February 8, 2011
Decision of Interest: En Banc Fourth Circuit Divides Sharply Over Removal Deadline
In its recent decision Barbour v. International Union (2011 WL 242131, 2011 U.S. App. LEXIS 1695), the en banc Fourth Circuit splits 7-5 over how to apply federal removal requirements when faced with “the defendants-served-on-different-days dilemma.” At issue in Barbour are 28 U.S.C. § 1446(b)'s 30-day deadline for removing a state-court case to federal court, and the “rule of unanimity,” which requires that all defendants join in the removal.
The en banc majority in Barbour adopts what it calls the “McKinney Intermediate Rule” (named for an earlier Fourth Circuit decision). From Judge Hamilton's opinion:
“[T]he McKinney Intermediate Rule requires a notice of removal to be filed within the first-served defendant's thirty-day window, but gives later-served defendants thirty days from the date they were served to join the notice of removal.” (emphasis added)
As the Barbour majority acknowledges, this approach conflicts with decisions from several other circuits that use the “Last-Served Defendant Rule,” which allows “each defendant, upon formal service of process, thirty days to file a notice of removal pursuant to § 1446(b).” E.g., Bailey v. Janssen Phramaceutica, Inc., 536 F.3d 1202, 1209 (11th Cir. 2008) (emphasis added). In Barbour, five Fourth Circuit judges (in an opinion authored by Judge Agee) would have followed the Last-Served Defendant Rule.
The Barbour majority recognizes that its rejection of the Last-Served Defendant Rule could deprive later-served defendants of any opportunity to remove a case when an earlier-served defendant misses its 30-day deadline. But it reasons that an earlier-served defendant who fails to remove within the 30-day deadline has, essentially, consented to remain in state court. That consent forecloses removal.

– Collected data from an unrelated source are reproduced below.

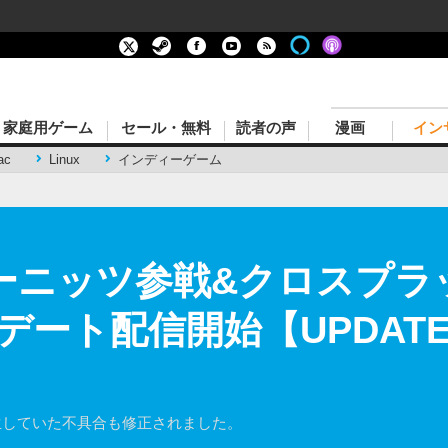
家庭用ゲーム
セール・無料
読者の声
漫画
イン
ac
Linux
インディーゲーム
』ゲーニッツ参戦&クロスプ
ート配信開始【UPDATE
X|S版で発生していた不具合も修正されました。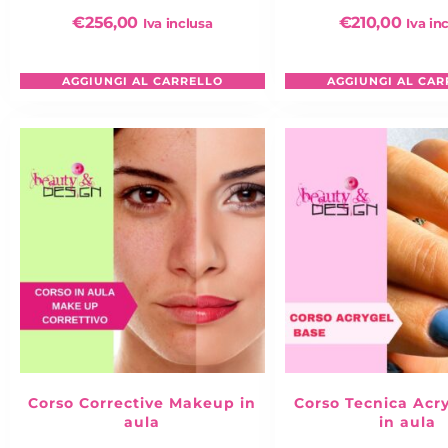
€
256,00
€
210,00
Iva inclusa
Iva in
AGGIUNGI AL CARRELLO
AGGIUNGI AL CAR
Corso Corrective Makeup in
Corso Tecnica Acr
aula
in aula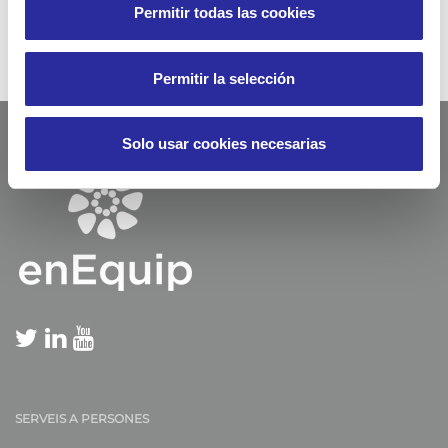
Permitir todas las cookies
Permitir la selección
Solo usar cookies necesarias
SERVEIS A PERSONES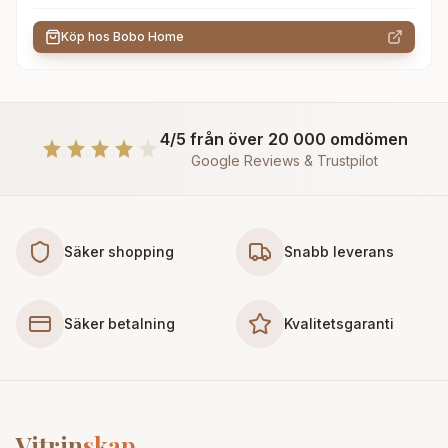
Köp hos
Bobo Home
4/5 från över 20 000 omdömen
Google Reviews & Trustpilot
Säker shopping
Snabb leverans
Säker betalning
Kvalitetsgaranti
Vitrin
skap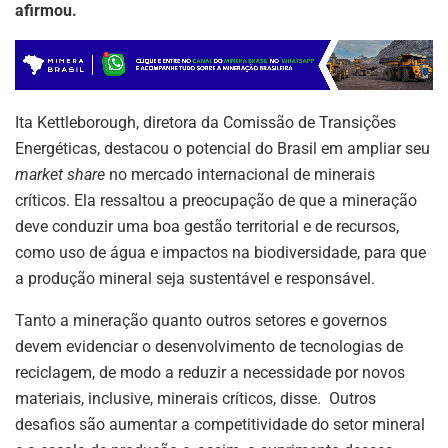
afirmou.
Ita Kettleborough, diretora da Comissão de Transições
Energéticas, destacou o potencial do Brasil em ampliar seu
market share
no mercado internacional de minerais
críticos. Ela ressaltou a preocupação de que a mineração
deve conduzir uma boa gestão territorial e de recursos,
como uso de água e impactos na biodiversidade, para que
a produção mineral seja sustentável e responsável.
Tanto a mineração quanto outros setores e governos
devem evidenciar o desenvolvimento de tecnologias de
reciclagem, de modo a reduzir a necessidade por novos
materiais, inclusive, minerais críticos, disse. Outros
desafios são aumentar a competitividade do setor mineral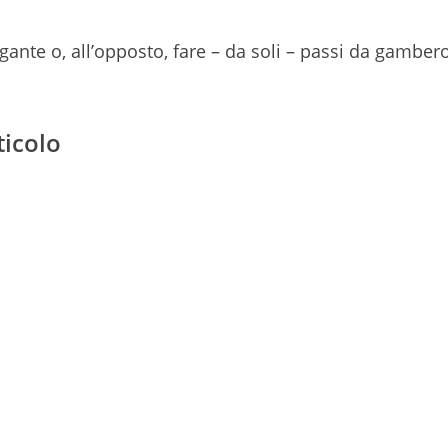
ante o, all’opposto, fare – da soli – passi da gambero
ticolo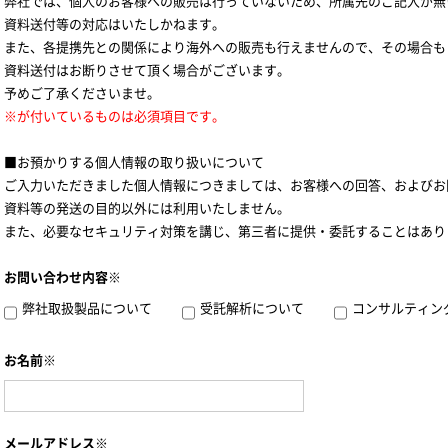
弊社では、個人のお客様への販売は行っていないため、所属先のご記入が無
資料送付等の対応はいたしかねます。
また、各提携先との関係により海外への販売も行えませんので、その場合も
資料送付はお断りさせて頂く場合がございます。
予めご了承くださいませ。
※が付いているものは必須項目です。
■お預かりする個人情報の取り扱いについて
ご入力いただきました個人情報につきましては、お客様への回答、およびお
資料等の発送の目的以外には利用いたしません。
また、必要なセキュリティ対策を講じ、第三者に提供・委託することはあり
お問い合わせ内容※
弊社取扱製品について
受託解析について
コンサルティン
お名前※
メールアドレス※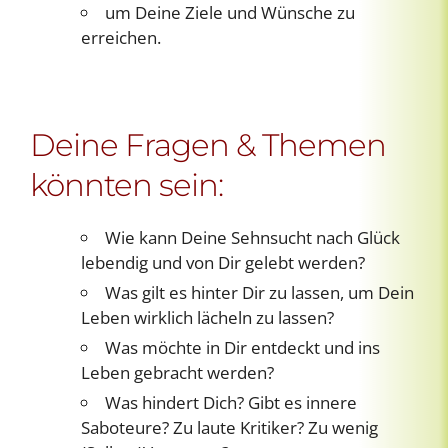
um Deine Ziele und Wünsche zu
erreichen.
Deine Fragen & Themen
könnten sein:
Wie kann Deine Sehnsucht nach Glück
lebendig und von Dir gelebt werden?
Was gilt es hinter Dir zu lassen, um Dein
Leben wirklich lächeln zu lassen?
Was möchte in Dir entdeckt und ins
Leben gebracht werden?
Was hindert Dich? Gibt es innere
Saboteure? Zu laute Kritiker? Zu wenig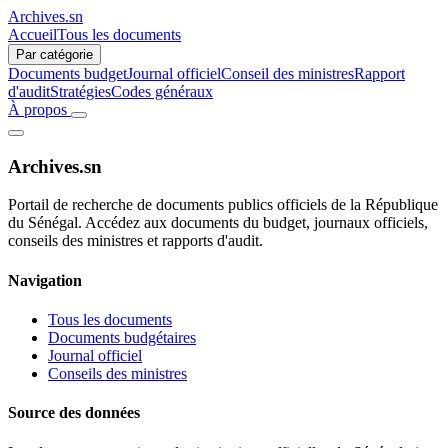
Archives.sn
Accueil
Tous les documents
Par catégorie
Documents budget
Journal officiel
Conseil des ministres
Rapport
d'audit
Stratégies
Codes généraux
À propos
Archives.sn
Portail de recherche de documents publics officiels de la République
du Sénégal. Accédez aux documents du budget, journaux officiels,
conseils des ministres et rapports d'audit.
Navigation
Tous les documents
Documents budgétaires
Journal officiel
Conseils des ministres
Source des données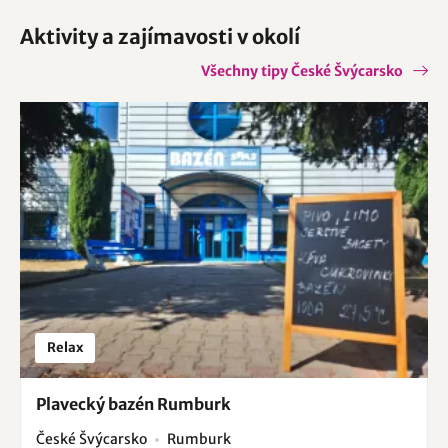
Aktivity a zajímavosti v okolí
Všechny tipy České Švýcarsko
Relax
Plavecký bazén Rumburk
České Švýcarsko
Rumburk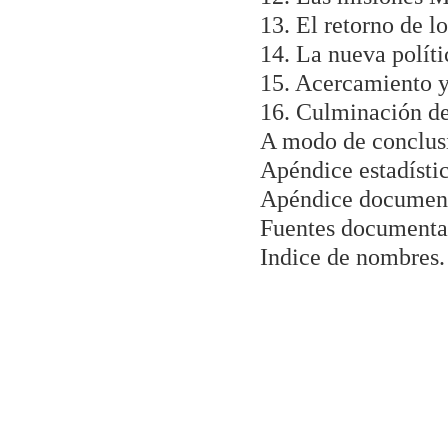
13. El retorno de l
14. La nueva políti
15. Acercamiento y
16. Culminación de 
A modo de conclus
Apéndice estadísti
Apéndice document
Fuentes documental
Indice de nombres.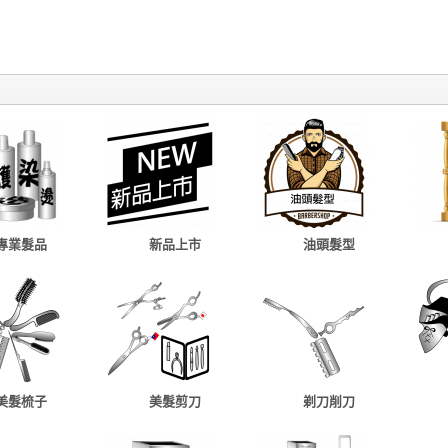
專業髮品
新品上市
油頭髮型
美髮梳子
美髮剪刀
剃刀削刀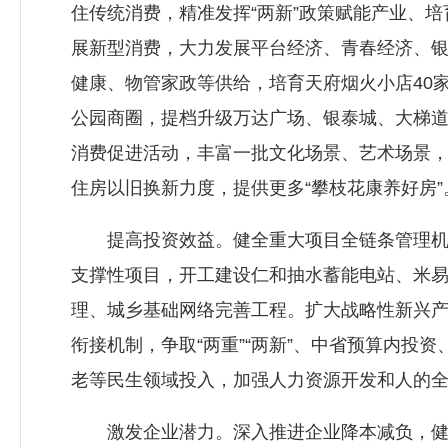
住传统消费，精准发挥“两新”政策赋能产业、
展新型消费，大力发展平台经济、青春经济、银
健康、物管家政等供给，培育天府烟火小店40家
公园商圈，提档升级万达广场、银泰城、大梯道
消费促进活动，丰富一批文化场景、艺术场景，
住房以旧换新力度，提供更多“攀枝花康养好房”
提高投资效益。健全重大项目全链条管理机制和
支撑性项目，开工建设仁和抽水蓄能电站、米
理、城乡基础网络完善工程。扩大战略性新兴产
衔接机制，争取“两重”“两新”、中省预算内投
老等民生领域投入，加强人力资源开发和人的
激发企业潜力。深入推进企业降本减负，健全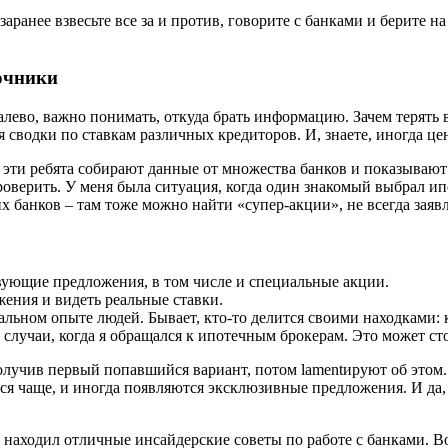
аранее взвесьте все за и против, говорите с банками и берите на
очники
алево, важно понимать, откуда брать информацию. Зачем терять 
сводки по ставкам различных кредиторов. И, знаете, иногда це
 эти ребята собирают данные от множества банков и показывают 
роверить. У меня была ситуация, когда один знакомый выбрал ип
их банков – там тоже можно найти «супер-акции», не всегда заяв
твующие предложения, в том числе и специальные акции.
жения и видеть реальные ставки.
альном опыте людей. Бывает, кто-то делится своими находками: 
 случаи, когда я обращался к ипотечным брокерам. Это может стои
 получив первый попавшийся вариант, потом lamentируют об это
я чаще, и иногда появляются эксклюзивные предложения. И да, 
з находил отличные инсайдерские советы по работе с банками. В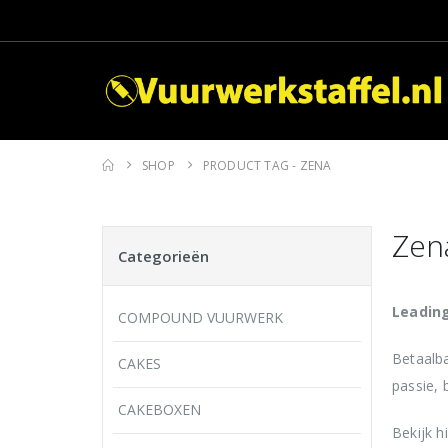
SHOP
PRODUCT TAG -
ZENA
Zen
Categorieën
Leading
COMPOUND VUURWERK
Betaalb
CAKES
passie, 
CAKEBOXEN
Bekijk h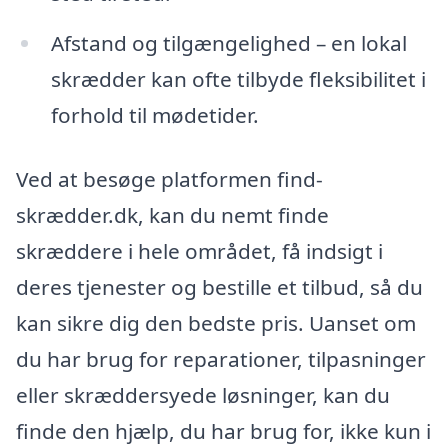
Afstand og tilgængelighed – en lokal
skrædder kan ofte tilbyde fleksibilitet i
forhold til mødetider.
Ved at besøge platformen find-
skrædder.dk, kan du nemt finde
skræddere i hele området, få indsigt i
deres tjenester og bestille et tilbud, så du
kan sikre dig den bedste pris. Uanset om
du har brug for reparationer, tilpasninger
eller skræddersyede løsninger, kan du
finde den hjælp, du har brug for, ikke kun i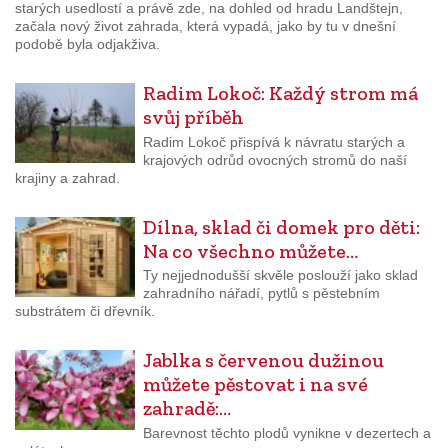
starých usedlostí a právě zde, na dohled od hradu Landštejn,
začala nový život zahrada, která vypadá, jako by tu v dnešní
podobě byla odjakživa.
Radim Lokoč: Každý strom má
svůj příběh
Radim Lokoč přispívá k návratu starých a
krajových odrůd ovocných stromů do naší
krajiny a zahrad.
Dílna, sklad či domek pro děti:
Na co všechno můžete…
Ty nejjednodušší skvěle poslouží jako sklad
zahradního nářadí, pytlů s pěstebním
substrátem či dřevník.
Jablka s červenou dužinou
můžete pěstovat i na své
zahradě:…
Barevnost těchto plodů vynikne v dezertech a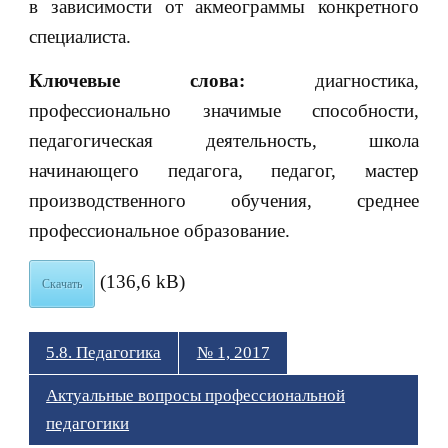
в зависимости от акмеограммы конкретного
специалиста.
Ключевые слова:
диагностика,
профессионально значимые способности,
педагогическая деятельность, школа
начинающего педагога, педагог, мастер
производственного обучения, среднее
профессиональное образование.
(136,6 kB)
Скачать
5.8. Педагогика
№ 1, 2017
Актуальные вопросы профессиональной
педагогики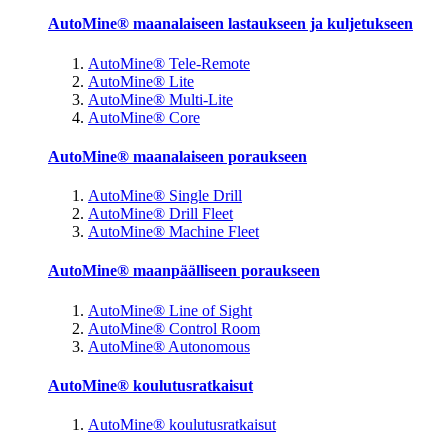
AutoMine® maanalaiseen lastaukseen ja kuljetukseen
AutoMine® Tele-Remote
AutoMine® Lite
AutoMine® Multi-Lite
AutoMine® Core
AutoMine® maanalaiseen poraukseen
AutoMine® Single Drill
AutoMine® Drill Fleet
AutoMine® Machine Fleet
AutoMine® maanpäälliseen poraukseen
AutoMine® Line of Sight
AutoMine® Control Room
AutoMine® Autonomous
AutoMine® koulutusratkaisut
AutoMine® koulutusratkaisut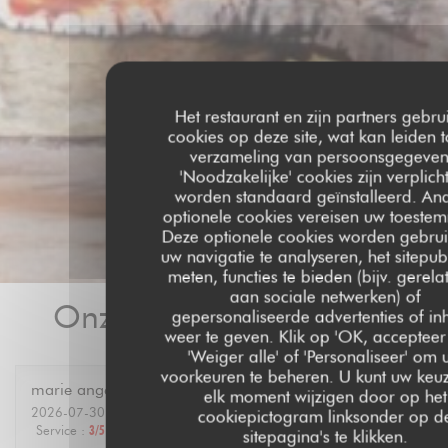
Het restaurant en zijn partners gebru
cookies op deze site, wat kan leiden t
verzameling van persoonsgegeven
'Noodzakelijke' cookies zijn verplich
worden standaard geïnstalleerd. An
optionele cookies vereisen uw toeste
Deze optionele cookies worden gebru
uw navigatie te analyseren, het sitepubl
meten, functies te bieden (bijv. gerela
aan sociale netwerken) of
Onze gastbeoordelingen
gepersonaliseerde advertenties of i
weer te geven. Klik op 'OK, accepteer 
'Weiger alle' of 'Personaliseer' om
voorkeuren te beheren. U kunt uw keu
marie ange
A
elk moment wijzigen door op het
2026-07-30
- 12:30 - Gasten 6
cookiepictogram linksonder op d
Service
:
3
/5
Atmosfeer
:
4
/5
Keuken
:
4
/5
Kwaliteit / Prijs
:
4
/5
sitepagina's te klikken.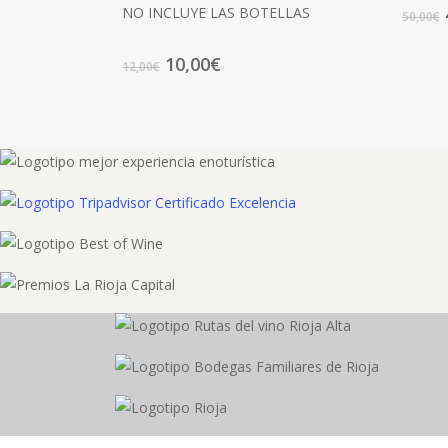
NO INCLUYE LAS BOTELLAS
50,00
€
Original
Current
10,00
€
12,00
€
price
price
was:
is:
12,00€.
10,00€.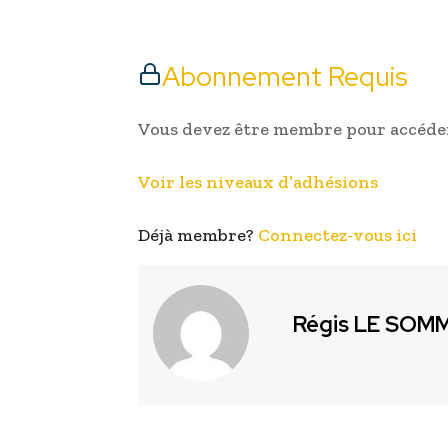
Abonnement Requis
Vous devez être membre pour accéder
Voir les niveaux d’adhésions
Déjà membre?
Connectez-vous ici
Régis LE SOM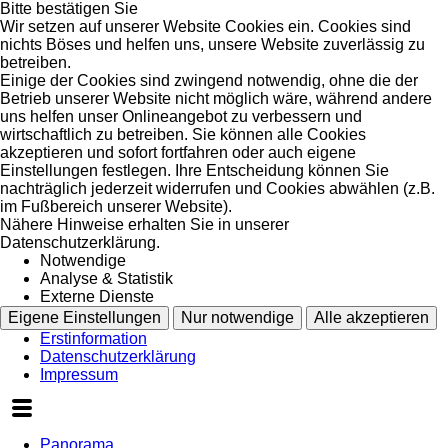
Bitte bestätigen Sie
Wir setzen auf unserer Website Cookies ein. Cookies sind
nichts Böses und helfen uns, unsere Website zuverlässig zu
betreiben.
Einige der Cookies sind zwingend notwendig, ohne die der
Betrieb unserer Website nicht möglich wäre, während andere
uns helfen unser Onlineangebot zu verbessern und
wirtschaftlich zu betreiben. Sie können alle Cookies
akzeptieren und sofort fortfahren oder auch eigene
Einstellungen festlegen. Ihre Entscheidung können Sie
nachträglich jederzeit widerrufen und Cookies abwählen (z.B.
im Fußbereich unserer Website).
Nähere Hinweise erhalten Sie in unserer
Datenschutzerklärung.
Notwendige
Analyse & Statistik
Externe Dienste
Eigene Einstellungen
Nur notwendige
Alle akzeptieren
Erstinformation
Datenschutzerklärung
Impressum
Panorama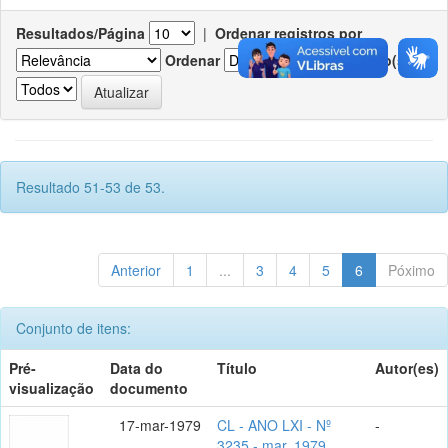
Resultados/Página
|
Ordenar registros por
Ordenar
Registro(s)
Resultado 51-53 de 53.
Anterior
1
...
3
4
5
6
Póximo
Conjunto de itens:
Pré-
Data do
Título
Autor(es)
visualização
documento
17-mar-1979
CL - ANO LXI - Nº
-
3235 - mar. 1979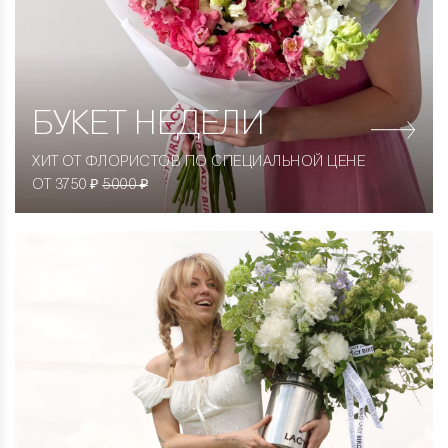
БУКЕТ НЕДЕЛИ
ХИТ ОТ ФЛОРИСТОВ ПО СПЕЦИАЛЬНОЙ ЦЕНЕ
ОТ 3750 ₽
5000 ₽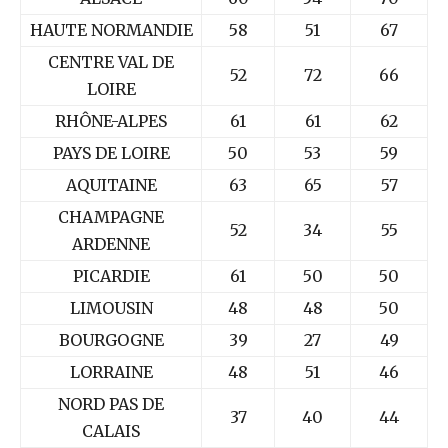
HAUTE NORMANDIE
58
51
67
CENTRE VAL DE
52
72
66
LOIRE
RHÔNE-ALPES
61
61
62
PAYS DE LOIRE
50
53
59
AQUITAINE
63
65
57
CHAMPAGNE
52
34
55
ARDENNE
PICARDIE
61
50
50
LIMOUSIN
48
48
50
BOURGOGNE
39
27
49
LORRAINE
48
51
46
NORD PAS DE
37
40
44
CALAIS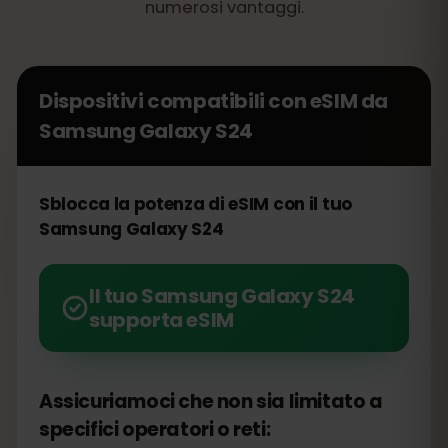
numerosi vantaggi.
Dispositivi compatibili con eSIM da
Samsung Galaxy S24
Sblocca la potenza di eSIM con il tuo
Samsung Galaxy S24
Il tuo Samsung Galaxy S24
supporta eSIM
Assicuriamoci che non sia limitato a
specifici operatori o reti: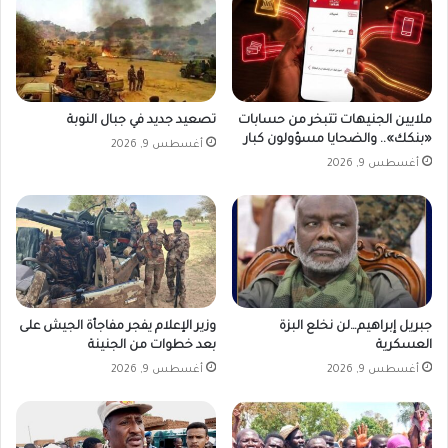
ل
ل
ح
ل
ة
ج
ب
د
م
ل
س
ل
ملايين الجنيهات تتبخر من حسابات
تصعيد جديد في جبال النوبة
ا
ق
«بنكك».. والضحايا مسؤولون كبار
أغسطس 9, 2026
ع
و
أغسطس 9, 2026
د
ة
ا
أ
ت
م
غ
ن
ذ
ي
ا
ة
ئ
س
ي
ا
جبريل إبراهيم…لن نخلع البزة
وزير الإعلام يفجر مفاجأة الجيش على
ة
ب
العسكرية
بعد خطوات من الجنينة
ق
أغسطس 9, 2026
أغسطس 9, 2026
ة
م
ع
ا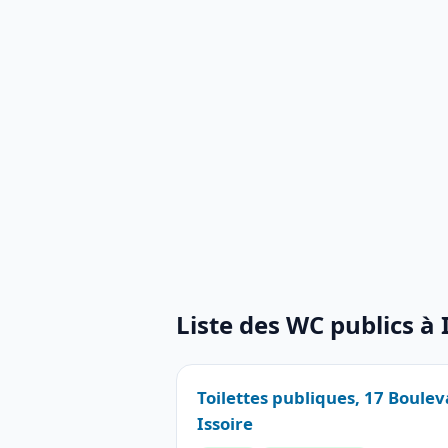
Liste des WC publics à 
Toilettes publiques, 17 Boulev
Issoire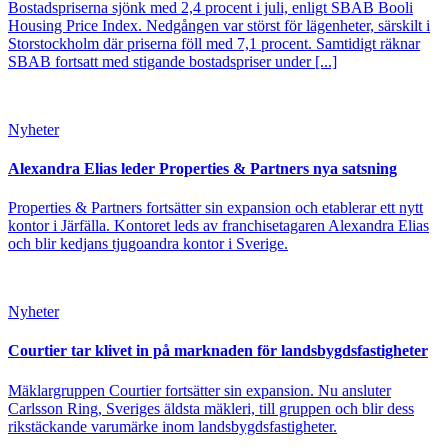
Bostadspriserna sjönk med 2,4 procent i juli, enligt SBAB Booli
Housing Price Index. Nedgången var störst för lägenheter, särskilt i
Storstockholm där priserna föll med 7,1 procent. Samtidigt räknar
SBAB fortsatt med stigande bostadspriser under [...]
Nyheter
Alexandra Elias leder Properties & Partners nya satsning
Properties & Partners fortsätter sin expansion och etablerar ett nytt
kontor i Järfälla. Kontoret leds av franchisetagaren Alexandra Elias
och blir kedjans tjugoandra kontor i Sverige.
Nyheter
Courtier tar klivet in på marknaden för landsbygdsfastigheter
Mäklargruppen Courtier fortsätter sin expansion. Nu ansluter
Carlsson Ring, Sveriges äldsta mäkleri, till gruppen och blir dess
rikstäckande varumärke inom landsbygdsfastigheter.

As the majority explains: “If the first-served defendant decides not to remove, later-served defendants are not deprived of any rights under § 1446(b), because § 1446(b) does not prevent them from removing the case; rather, it is the rule of unanimity that does.”
So viewed, what later-served defendants are actually losing under the Fourth Circuit approach is “an opportunity to persuade earlier-served defendants to join a notice of removal.” To this point, the majority responds that “it is difficult to believe that Congress intended to protect this power of persuasion when it enacted § 1446(b).”